One of the most distinctive sounds of the Cabo de Gata is the ringing of goat bells. It is a haunting sound that carries a long way across the quiet valleys and hills and it always fills me with a strange, achingly painful happiness.
There are three herds of goats and sheep in this area so we come across them almost every day grazing by the roadsides, in the fields or on the hillsides, on the cliffs and the dunes by the seashore. Once it was terrifying when we were out on the cliffs and we saw two young billygoats headbutting each other on the edge of a sheer drop down on to the rocks below!
In this short video clip you can hear both goat bells and the blustery wind that is another common sound of the Cabo:
They are always accompanied by their shepherd and at least one dog - often two. The shepherds live closely with their animals. In Rodalquilar, there are two shabby old houses on smallholdings, both with a goat shed standing right beside them where the goats and sheep are penned at night.
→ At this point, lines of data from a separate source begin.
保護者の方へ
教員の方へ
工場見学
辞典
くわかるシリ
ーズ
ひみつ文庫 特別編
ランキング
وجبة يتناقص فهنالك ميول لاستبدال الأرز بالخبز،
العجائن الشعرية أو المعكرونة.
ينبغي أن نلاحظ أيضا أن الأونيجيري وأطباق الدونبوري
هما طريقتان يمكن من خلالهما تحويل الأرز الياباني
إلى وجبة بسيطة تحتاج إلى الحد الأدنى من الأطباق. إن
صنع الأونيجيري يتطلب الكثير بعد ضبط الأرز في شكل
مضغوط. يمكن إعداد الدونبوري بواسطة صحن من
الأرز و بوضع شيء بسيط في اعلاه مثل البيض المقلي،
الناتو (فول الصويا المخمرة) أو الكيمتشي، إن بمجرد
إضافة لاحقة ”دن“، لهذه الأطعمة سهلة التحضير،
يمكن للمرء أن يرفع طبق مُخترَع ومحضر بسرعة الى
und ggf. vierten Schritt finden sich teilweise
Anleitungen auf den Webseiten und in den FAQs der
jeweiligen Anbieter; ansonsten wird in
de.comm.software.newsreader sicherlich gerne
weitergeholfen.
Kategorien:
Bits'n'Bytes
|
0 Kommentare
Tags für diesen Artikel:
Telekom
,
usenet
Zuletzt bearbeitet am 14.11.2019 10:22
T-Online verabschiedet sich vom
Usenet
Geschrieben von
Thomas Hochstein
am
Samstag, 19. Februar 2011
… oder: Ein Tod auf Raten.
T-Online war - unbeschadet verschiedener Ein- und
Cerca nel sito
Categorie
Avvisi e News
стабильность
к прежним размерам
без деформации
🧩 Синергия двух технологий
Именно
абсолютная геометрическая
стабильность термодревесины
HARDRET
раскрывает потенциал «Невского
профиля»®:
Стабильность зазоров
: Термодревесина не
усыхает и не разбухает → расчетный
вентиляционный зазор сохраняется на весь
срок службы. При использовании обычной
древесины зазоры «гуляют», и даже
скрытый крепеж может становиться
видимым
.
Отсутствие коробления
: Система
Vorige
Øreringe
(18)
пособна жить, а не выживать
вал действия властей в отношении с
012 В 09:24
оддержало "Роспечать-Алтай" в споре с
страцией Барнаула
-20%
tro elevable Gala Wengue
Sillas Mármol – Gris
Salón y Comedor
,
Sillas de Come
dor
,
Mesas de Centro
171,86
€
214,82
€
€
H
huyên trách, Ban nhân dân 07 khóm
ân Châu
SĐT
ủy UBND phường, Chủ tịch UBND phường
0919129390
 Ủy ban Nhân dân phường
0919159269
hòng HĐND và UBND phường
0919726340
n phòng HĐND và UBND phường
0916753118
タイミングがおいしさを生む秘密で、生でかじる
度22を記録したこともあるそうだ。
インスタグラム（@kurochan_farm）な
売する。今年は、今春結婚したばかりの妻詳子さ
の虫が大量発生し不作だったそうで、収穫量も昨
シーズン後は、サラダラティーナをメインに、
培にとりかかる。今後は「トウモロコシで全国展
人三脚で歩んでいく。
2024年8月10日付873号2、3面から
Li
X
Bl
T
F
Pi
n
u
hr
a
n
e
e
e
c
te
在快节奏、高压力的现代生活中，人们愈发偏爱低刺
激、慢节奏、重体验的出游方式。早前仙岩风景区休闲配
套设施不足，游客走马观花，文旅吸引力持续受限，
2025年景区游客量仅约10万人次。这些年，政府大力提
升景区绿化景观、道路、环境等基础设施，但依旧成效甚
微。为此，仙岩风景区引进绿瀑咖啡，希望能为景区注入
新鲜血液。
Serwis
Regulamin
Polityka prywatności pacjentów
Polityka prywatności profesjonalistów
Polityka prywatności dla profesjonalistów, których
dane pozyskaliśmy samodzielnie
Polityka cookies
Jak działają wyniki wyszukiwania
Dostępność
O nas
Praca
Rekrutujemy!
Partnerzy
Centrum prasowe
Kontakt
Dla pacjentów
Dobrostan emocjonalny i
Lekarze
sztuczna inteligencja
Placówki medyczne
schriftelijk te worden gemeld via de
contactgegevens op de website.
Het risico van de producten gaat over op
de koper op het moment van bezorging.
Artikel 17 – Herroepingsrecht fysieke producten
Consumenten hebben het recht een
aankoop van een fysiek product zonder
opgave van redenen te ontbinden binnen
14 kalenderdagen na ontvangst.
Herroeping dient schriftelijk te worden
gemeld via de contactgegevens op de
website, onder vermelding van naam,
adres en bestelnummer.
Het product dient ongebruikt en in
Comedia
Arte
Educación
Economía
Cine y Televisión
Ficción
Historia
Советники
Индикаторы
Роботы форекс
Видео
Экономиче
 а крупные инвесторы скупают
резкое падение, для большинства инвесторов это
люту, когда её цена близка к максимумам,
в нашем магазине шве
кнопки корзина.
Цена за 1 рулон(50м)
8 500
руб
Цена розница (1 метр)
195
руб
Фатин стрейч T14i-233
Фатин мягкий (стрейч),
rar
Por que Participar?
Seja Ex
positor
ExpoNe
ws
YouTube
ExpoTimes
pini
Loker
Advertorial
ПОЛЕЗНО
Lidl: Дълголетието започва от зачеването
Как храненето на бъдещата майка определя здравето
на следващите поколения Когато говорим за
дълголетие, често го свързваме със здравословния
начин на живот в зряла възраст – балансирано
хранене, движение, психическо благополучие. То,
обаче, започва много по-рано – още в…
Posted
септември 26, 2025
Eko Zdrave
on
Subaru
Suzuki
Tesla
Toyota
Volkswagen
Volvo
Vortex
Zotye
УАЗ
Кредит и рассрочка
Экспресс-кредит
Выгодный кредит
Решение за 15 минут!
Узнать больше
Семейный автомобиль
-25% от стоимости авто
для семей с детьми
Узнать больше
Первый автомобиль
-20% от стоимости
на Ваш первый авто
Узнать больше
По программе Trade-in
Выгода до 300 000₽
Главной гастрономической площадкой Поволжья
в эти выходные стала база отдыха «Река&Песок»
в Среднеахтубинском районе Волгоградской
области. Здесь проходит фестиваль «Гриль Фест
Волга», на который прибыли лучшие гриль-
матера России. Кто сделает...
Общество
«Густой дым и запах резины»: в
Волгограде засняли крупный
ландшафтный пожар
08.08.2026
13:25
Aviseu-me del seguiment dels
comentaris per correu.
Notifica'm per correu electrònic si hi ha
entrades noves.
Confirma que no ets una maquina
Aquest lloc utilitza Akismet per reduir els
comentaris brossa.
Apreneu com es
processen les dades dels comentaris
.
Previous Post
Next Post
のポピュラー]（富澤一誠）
The animals are kept for their milk which is turned into cheese – the land here is too poor for dairy cattle so all the cheese comes from goats or sheep.
Other common sounds of the Cabo are the calling of the crested larks that we see everywhere in the countryside, the constant cooing of the collared doves flying about San José (I have seen as many as ten at a time roosting together on a rooftop), and the hypnotic sound of the sea.